Subversive Raucher-Dandys gegen staatliche Gesundheitspolitik

Von Frankreich machen wir jetzt einen Sprung auf die britische Insel. Großbritannien hat die höchsten Tabaksteuern in der Union, und dennoch raucht ein Viertel aller erwachsenen Briten - nur etwas weniger als im EU-Schnitt. Auch in Großbritannien kosten typische Raucherkrankheiten den Gesundheitsdienst Milliarden. Im Sommer 2007 soll daher ein umfassendes Rauchverbot in Gebäuden in Kraft treten. Ausnahmen: Privatwohnungen, Altenheime, Gefängnisse, Hotelzimmer, und - das britische Parlament. Wie sich wohl die Raucher im Londoner Sheridan Club mit dem neuen Gesetz abfinden werden? Ruth Rach berichtet aus Großbritannien:

Einmal im Monat treffen sich britische Dandys im Sheridan Club, um der vulgären Gegenwart zu entfliehen. Dandys verstehen sich als eine winzige subversive Minderheit. Sie setzen der globalen Diktatur von Jeans und Baseballcaps ihre maßgeschneiderten Tweedjacken, Seidenhalstücher und Zylinder entgegen. Im Sherdian Club parlieren sie mit gesitteter Selbstironie über lebenswichtige Dinge wie Krawattenknoten, Uhrketten, die okkulten Eigenschaften des gewachsten Schnurrbarts und natürlich über nikotinische Kunst - sprich: das Pfeifenrauchen.

"Pfeifenrauchen ist eine ästhetische Angelegenheit, ein Ritual, das man mit entsprechend viel Zubehör zelebrieren muss. Ein Pfeifenraucher sagt: Ich nehme mir Zeit für die Dinge im Leben, die wirklich zählen", sagt einer der Stammgäste.
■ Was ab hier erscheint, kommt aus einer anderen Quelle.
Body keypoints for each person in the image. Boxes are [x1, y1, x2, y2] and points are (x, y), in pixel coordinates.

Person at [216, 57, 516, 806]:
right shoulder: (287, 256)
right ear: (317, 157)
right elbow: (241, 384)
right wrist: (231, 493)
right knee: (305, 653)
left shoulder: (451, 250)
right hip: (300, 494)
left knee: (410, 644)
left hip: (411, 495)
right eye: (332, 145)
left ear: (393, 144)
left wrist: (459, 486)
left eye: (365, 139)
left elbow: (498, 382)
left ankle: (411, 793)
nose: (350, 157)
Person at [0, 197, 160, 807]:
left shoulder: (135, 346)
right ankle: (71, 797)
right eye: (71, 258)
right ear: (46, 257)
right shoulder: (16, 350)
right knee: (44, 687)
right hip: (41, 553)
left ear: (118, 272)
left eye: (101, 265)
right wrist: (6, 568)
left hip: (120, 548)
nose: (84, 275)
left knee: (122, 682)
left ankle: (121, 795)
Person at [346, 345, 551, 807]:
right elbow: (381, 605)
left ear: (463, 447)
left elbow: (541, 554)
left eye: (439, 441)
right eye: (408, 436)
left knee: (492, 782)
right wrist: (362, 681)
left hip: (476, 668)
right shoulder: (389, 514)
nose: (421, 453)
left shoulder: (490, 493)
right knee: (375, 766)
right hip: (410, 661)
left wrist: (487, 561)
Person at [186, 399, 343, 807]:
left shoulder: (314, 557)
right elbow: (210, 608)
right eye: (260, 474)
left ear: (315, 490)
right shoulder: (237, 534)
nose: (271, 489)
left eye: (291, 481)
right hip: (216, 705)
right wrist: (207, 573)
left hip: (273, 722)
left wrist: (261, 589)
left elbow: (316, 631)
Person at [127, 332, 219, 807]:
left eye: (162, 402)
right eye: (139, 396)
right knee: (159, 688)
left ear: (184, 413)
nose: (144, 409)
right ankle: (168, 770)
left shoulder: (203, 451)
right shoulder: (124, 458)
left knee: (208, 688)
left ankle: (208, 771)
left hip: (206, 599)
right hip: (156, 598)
Ob stilvolle Pfeifen oder vulgäre Glimmstängel, künftig werden alle Raucher in Großbritannien ihrer nikotinischen Kunst nur noch in den eigenen vier Wänden frönen können, oder in der freien Natur. Laut Parlamentsbeschluss ist Qualmen künftig nicht nur in britischen Kneipen, sondern auch in sämtlichen Privatclubs verboten. Das generelle Rauchverbot erstreckt sich auf Kinos, Büroräume, Fabrikhallen, öffentliche Verkehrsmittel, kurzum alle geschlossenen öffentlichen Räume. Selbst der gute Sherlock Holmes müsste auf seine wichtige Denkhilfe, die Pfeife, verzichten.

"Dies ist ein historischer Tag", frohlockt die britische Gesundheitsministerin Patricia Hewitt nach der Abstimmung im Unterhaus. Weniger Feststimmung herrscht hingegen in britischen Kneipen:

"Das verstößt gegen die Menschenrechte!" wettert ein Kunde. Wenn er auf sein Zigarettchen verzichten muss, bleibt er lieber daheim. Dann werde eben seine Familie vollqualmen.

Die Mehrheit der Briten begrüßt aber das Rauchverbot. Laut Umfragen würden 70 Prozent das Verbot noch ausweiten: auf Privathaushalte mit Kindern und schwangeren Frauen. Und 48 Prozent würden Tabak sogar ganz verbannen. Das Verbot tritt in England im Sommer 2007 in Kraft. Wird es ignoriert, müssen die Kneipenbesitzer bezahlen - bis zu 3700 Euro. Britische Wirte befürchten riesige Umsatzrückgänge. Völlig unbegründet, sagen Experten. Professor John Brittan hat die Auswirkungen des Rauchverbots untersucht, das vor zwei Jahren in Irland eingeführt wurde:

"Die Wirtschaftsdaten aus Irland belegen, dass diese Maßnahme kaum finanzielle Nachteile mit sich bringt, aber sehr deutliche gesundheitliche Vorteile: In Irland hat jeder zwölfte Raucher ganz aufgehört. Viele haben ihren Zigarettenkonsum zurückgeschraubt. Die einzigen, denen tatsächlich wirtschaftliche Nachteile entstehen, sind die Tabakkonzerne. Und die werden natürlich auch am heftigsten protestieren."